Another teen ""genius"". Big media is pushing these guys all the time, probably to fuel another tech bubble to be popped so that the legitimate businesses (i.e. not this guy) can be bought up on the cheap. Same'ol same'ol ...
Though that marketing video, while "snazzy", is pretty pedestrian, as marketing videos go.
There are some bona fide "kid geniuses" out there who have done amazing things (though many with lots of help from family/friends/other adult geniuses). That said, there are 100 times more who talk a good line, but have nothing to show for it.
I'll wait until I see the goods before I pronounce anyone "kid genius".
-SS "Teach the ignorant, care for the dumb, and punish the stupid."
I hope he doesn't use his teeth to create 3D objects.
This is not the sig you're looking for.
Get ready to travel through time and eat cake while you do it!
My company with patent pending technology will let you travel through time while eating cake.
Sorry, I got prior art on this. Everytime I find myself eating birthday cake I am shocked that I've traveled one year though time. It really sucks (the time travel, not the cake).
B.S. Crapload's law of buzzwords: Anyone who says they are "innovating" is almost certainly NOT.
Strange things are afoot at the Circle-K.
What...the high intensity youtube video with techno-music and flying text wasn't enough proof?
Man, what are they gonna have to do to get through to you... make it work or something?
Slashdot needs to knock it off with these "Child genius is going to totally upstage all those stupid companies and make something amazing!" stories they run some time. The thing is, they are essentially never true and we as geeks should know better.
Smart kids often have the problem of thinking they know everything. They have the brains to be well above their peers at pretty much everything, and so have a confidence in their knowledge and intelligence, but lack the experience to understand the limitations of both in the larger world. Hence they'll think that they have found an "obvious" solution to a problem in the world that nobody else has managed to think of. I'm sure most of us felt like that at one time or another as children.
However, it turns out that smart kids become smart adults, and those smart adults get job making the thing we use, solving the problems we have, and so on. So, usually if there's something that hasn't been solved, the reason is that there is NOT a simple solution. There isn't something that a kid will just say "Oh look, here's a better way to do it." Rather it is a complex problem and thus the solutions are complex.
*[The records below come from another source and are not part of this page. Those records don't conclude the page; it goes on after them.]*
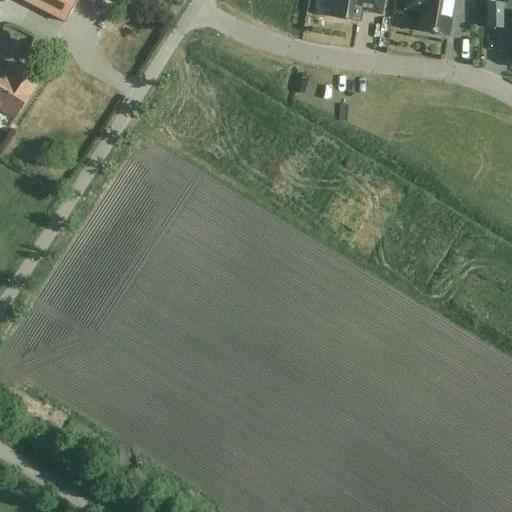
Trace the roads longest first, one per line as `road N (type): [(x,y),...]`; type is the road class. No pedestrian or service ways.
road 1 (unclassified): [(0,305),(193,7)]
road 2 (residential): [(193,7),(276,44),(459,73),(511,96)]
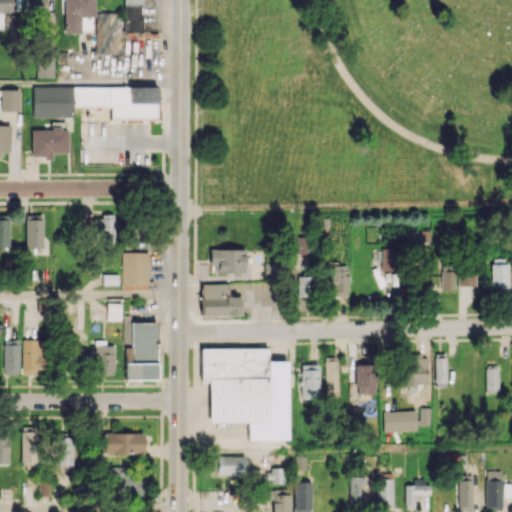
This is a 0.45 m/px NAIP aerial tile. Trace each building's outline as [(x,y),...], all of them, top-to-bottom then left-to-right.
[(46,11),(45,0),(24,0),(25,12),(46,11)] [(93,0),(63,0),(63,31),(93,32),(93,0)] [(141,32),(140,0),(123,0),(123,32),(141,32)] [(119,13),(95,12),(94,52),(111,53),(112,39),(118,39),(119,13)] [(53,56),(36,56),(36,77),(53,77),(53,56)] [(32,117),(72,117),(72,107),(110,107),(110,119),(156,119),(156,87),(32,87),(32,117)] [(0,110),(18,111),(19,89),(0,88),(0,110)] [(0,153),(8,154),(9,125),(0,125),(0,153)] [(30,157),(51,158),(51,152),(67,152),(67,129),(31,128),(30,157)] [(0,247),(8,247),(8,215),(0,215),(0,247)] [(42,247),(41,215),(24,215),(25,248),(42,247)] [(113,216),(92,216),(93,245),(113,245),(113,216)] [(294,256),(305,256),(307,237),(296,236),(294,256)] [(381,271),(398,271),(397,248),(380,249),(381,271)] [(244,273),(244,249),(209,249),(209,265),(217,265),(216,273),(244,273)] [(147,252),(121,252),(121,285),(148,285),(147,252)] [(508,263),(490,263),(490,292),(508,292),(508,263)] [(329,296),(346,296),(345,265),(328,266),(329,296)] [(475,286),(475,268),(458,268),(457,285),(475,286)] [(442,289),(454,289),(454,270),(442,270),(442,289)] [(412,271),(412,289),(425,290),(426,272),(412,271)] [(309,276),(296,276),(297,296),(310,296),(309,276)] [(227,283),(199,284),(200,316),(241,315),(241,296),(227,296),(227,283)] [(120,303),(105,303),(105,320),(120,320),(120,303)] [(123,347),(124,379),(155,378),(155,321),(129,322),(129,347),(123,347)] [(41,339),(21,339),(20,374),(40,374),(41,339)] [(18,374),(17,342),(2,343),(3,374),(18,374)] [(112,346),(89,345),(89,355),(97,355),(97,373),(112,373),(112,346)] [(199,349),(200,378),(207,378),(208,422),(246,422),(247,440),(287,439),(286,361),(267,361),(267,348),(199,349)] [(434,387),(445,386),(445,353),(434,354),(434,387)] [(405,355),(405,386),(426,385),(425,355),(405,355)] [(338,395),(336,357),(323,357),(324,395),(338,395)] [(298,396),(317,397),(318,364),(300,364),(298,396)] [(355,364),(355,393),(374,393),(373,364),(355,364)] [(484,367),(484,392),(497,392),(497,367),(484,367)] [(429,408),(417,408),(417,426),(429,426),(429,408)] [(415,430),(414,410),(382,412),(382,431),(415,430)] [(21,463),(36,462),(36,426),(20,427),(21,463)] [(0,463),(9,463),(8,431),(0,430),(0,463)] [(142,454),(143,433),(103,432),(102,453),(142,454)] [(72,437),(55,436),(54,464),(71,465),(72,437)] [(216,474),(245,474),(244,455),(215,455),(216,474)] [(141,495),(142,475),(129,475),(129,467),(113,466),(112,495),(141,495)] [(282,481),(282,469),(266,469),(266,482),(282,481)] [(471,475),(458,475),(457,510),(471,510),(471,475)] [(348,477),(349,507),(372,506),(371,476),(348,477)] [(393,510),(393,478),(375,479),(376,511),(393,510)] [(404,485),(404,508),(413,508),(414,494),(426,494),(427,479),(412,479),(412,485),(404,485)] [(485,480),(484,510),(501,510),(501,480),(485,480)] [(309,511),(311,482),(294,481),(293,511),(295,511),(309,511)] [(511,496),(511,483),(502,483),(502,497),(511,496)] [(288,511),(288,490),(270,491),(270,511),(288,511)]
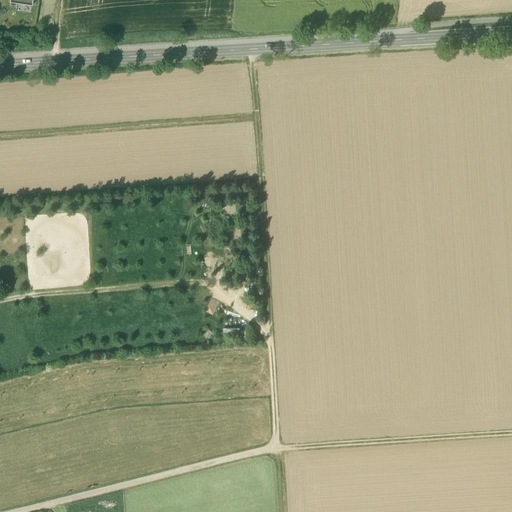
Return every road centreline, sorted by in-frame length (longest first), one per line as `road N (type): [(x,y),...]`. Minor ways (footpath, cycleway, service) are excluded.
road 1 (secondary): [(0,65),(511,33)]
road 2 (track): [(278,449),(251,50)]
road 3 (track): [(278,449),(15,511)]
road 4 (track): [(511,434),(278,449)]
So Slashdot needs to quit with stories on shit like this unless there' something to back it up. A printer actually gets released based on this kids design? Ok that's a story. Some kid says he can do way better than anyone else? That's not a story. That is, to quote the Reapers, "A confidence borne of ignorance." It's not news.
I am skeptical. If you're using FDM, I think that in order to print 10X faster, you can't use either ABS or PLA. The print head of the machine will have to be very low mass, which also rules out plastics with high melt temperatures like ABS and PLA. I don't think FDM printing can achieve a 10X speed increase.
If you go to stereolithography where you're using a projector to harden a photopolymer, you might achieve a 10X speed increase with the right chemistry and the right light source.
Without any evidence of what the kid is doing or even knowing if he has built an operational prototype, meh. All sorts of people claim all sorts of stuff on the internet without backing any of it up.
Hey hey... that's your life. To say you hate it is to say you hate your life. :)
sure we all get older and one day will die... but we had fun getting there.
I've decided to stop wasting my time responding to AC trolls/sockpuppets... so if you want a response from me... login.
Every few years we come across one of these articles where some teen claims an amazing breakthrough
16yr old and Encryption
17yr old nuclear bomb detector Note that he claims he built a nuclear reactor when he was 14..
Can I get an article if I write a blog when I discuss some unsubstantiated claims that my golden retriever has found a way to increase the aerial density of a HD by 100x based upon chew marks in a shank bone?
Extraordinary claims require extraordinary evidence.
Current machines take an entire day or more to print something. It's not at all hard to believe that someone got it down to an hour for a 3" * 3" print. In fact, I'd be surprised if someone DIDN'T do that very soon.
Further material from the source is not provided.